Task prompt —
Provide only the number of lines in the records below that include "Maximum".

===== Listed records =====

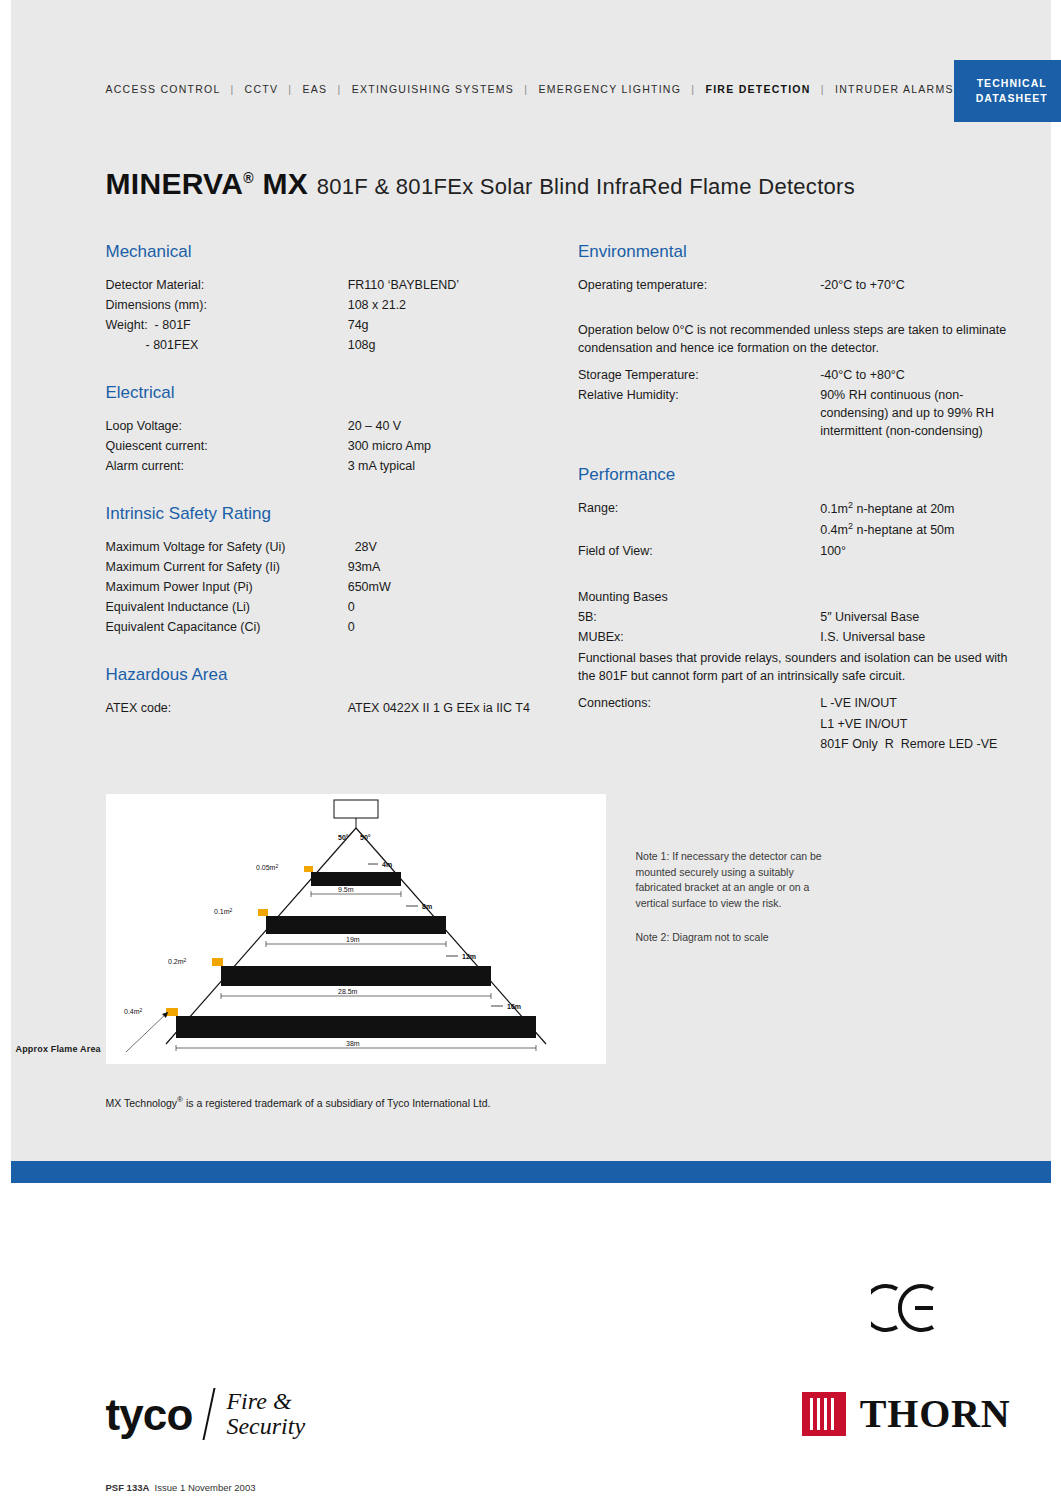ACCESS CONTROL | CCTV | EAS | EXTINGUISHING SYSTEMS | EMERGENCY LIGHTING | FIRE DETECTION | INTRUDER ALARMS
TECHNICAL DATASHEET
MINERVA® MX 801F & 801FEx Solar Blind InfraRed Flame Detectors
Mechanical
| Detector Material: | FR110 ‘BAYBLEND’ |
| Dimensions (mm): | 108 x 21.2 |
| Weight: - 801F | 74g |
| - 801FEX | 108g |
Electrical
| Loop Voltage: | 20 – 40 V |
| Quiescent current: | 300 micro Amp |
| Alarm current: | 3 mA typical |
Intrinsic Safety Rating
| Maximum Voltage for Safety (Ui) | 28V |
| Maximum Current for Safety (Ii) | 93mA |
| Maximum Power Input (Pi) | 650mW |
| Equivalent Inductance (Li) | 0 |
| Equivalent Capacitance (Ci) | 0 |
Hazardous Area
| ATEX code: | ATEX 0422X II 1 G EEx ia IIC T4 |
Environmental
| Operating temperature: | -20°C to +70°C |
Operation below 0°C is not recommended unless steps are taken to eliminate condensation and hence ice formation on the detector.
| Storage Temperature: | -40°C to +80°C |
| Relative Humidity: | 90% RH continuous (non-condensing) and up to 99% RH intermittent (non-condensing) |
Performance
| Range: | 0.1m 2 n-heptane at 20m |
| | 0.4m 2 n-heptane at 50m |
| Field of View: | 100° |
| Mounting Bases | |
| 5B: | 5″ Universal Base |
| MUBEx: | I.S. Universal base |
Functional bases that provide relays, sounders and isolation can be used with the 801F but cannot form part of an intrinsically safe circuit.
| Connections: | L -VE IN/OUT |
| | L1 +VE IN/OUT |
| | 801F Only R Remore LED -VE |
50° 50° 0.05m2 4m 9.5m 0.1m2 8m 19m 0.2m2 12m 28.5m 0.4m2 16m 38m
Approx Flame Area
Note 1: If necessary the detector can be mounted securely using a suitably fabricated bracket at an angle or on a vertical surface to view the risk.
Note 2: Diagram not to scale
MX Technology® is a registered trademark of a subsidiary of Tyco International Ltd.
tyco Fire &
Security
THORN
PSF 133A Issue 1 November 2003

=====

Task solution —
3